**WHAT YOU SHOULD DO**
Rewrite the rows from the first one through the line containing "collectors: -- Wiggins & -- Gillespie", both included, replacing "collectors" with "collected by" and keeping everything else the same.

## Start

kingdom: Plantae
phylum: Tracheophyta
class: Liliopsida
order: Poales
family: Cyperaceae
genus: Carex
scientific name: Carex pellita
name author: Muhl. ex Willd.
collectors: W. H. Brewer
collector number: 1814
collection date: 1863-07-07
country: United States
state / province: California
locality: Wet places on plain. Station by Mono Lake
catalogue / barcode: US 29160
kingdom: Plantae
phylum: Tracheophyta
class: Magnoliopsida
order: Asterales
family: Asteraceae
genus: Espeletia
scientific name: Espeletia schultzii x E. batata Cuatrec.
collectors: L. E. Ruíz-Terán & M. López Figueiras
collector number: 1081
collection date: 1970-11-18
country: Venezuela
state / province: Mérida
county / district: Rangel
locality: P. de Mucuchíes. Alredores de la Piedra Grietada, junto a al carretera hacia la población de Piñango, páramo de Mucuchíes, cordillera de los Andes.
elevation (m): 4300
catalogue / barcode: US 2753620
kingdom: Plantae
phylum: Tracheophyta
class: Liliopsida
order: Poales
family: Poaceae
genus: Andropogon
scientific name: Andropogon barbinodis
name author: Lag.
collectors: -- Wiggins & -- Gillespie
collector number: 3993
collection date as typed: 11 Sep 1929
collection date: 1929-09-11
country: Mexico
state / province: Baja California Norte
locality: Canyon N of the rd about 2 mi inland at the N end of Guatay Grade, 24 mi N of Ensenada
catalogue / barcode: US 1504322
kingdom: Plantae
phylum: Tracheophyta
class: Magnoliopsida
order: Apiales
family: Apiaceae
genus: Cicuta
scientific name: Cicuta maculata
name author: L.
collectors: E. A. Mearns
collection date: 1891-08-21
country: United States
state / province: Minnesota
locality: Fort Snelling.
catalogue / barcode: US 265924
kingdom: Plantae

## End

**TASK ANSWER**
kingdom: Plantae
phylum: Tracheophyta
class: Liliopsida
order: Poales
family: Cyperaceae
genus: Carex
scientific name: Carex pellita
name author: Muhl. ex Willd.
collected by: W. H. Brewer
collector number: 1814
collection date: 1863-07-07
country: United States
state / province: California
locality: Wet places on plain. Station by Mono Lake
catalogue / barcode: US 29160
kingdom: Plantae
phylum: Tracheophyta
class: Magnoliopsida
order: Asterales
family: Asteraceae
genus: Espeletia
scientific name: Espeletia schultzii x E. batata Cuatrec.
collected by: L. E. Ruíz-Terán & M. López Figueiras
collector number: 1081
collection date: 1970-11-18
country: Venezuela
state / province: Mérida
county / district: Rangel
locality: P. de Mucuchíes. Alredores de la Piedra Grietada, junto a al carretera hacia la población de Piñango, páramo de Mucuchíes, cordillera de los Andes.
elevation (m): 4300
catalogue / barcode: US 2753620
kingdom: Plantae
phylum: Tracheophyta
class: Liliopsida
order: Poales
family: Poaceae
genus: Andropogon
scientific name: Andropogon barbinodis
name author: Lag.
collected by: -- Wiggins & -- Gillespie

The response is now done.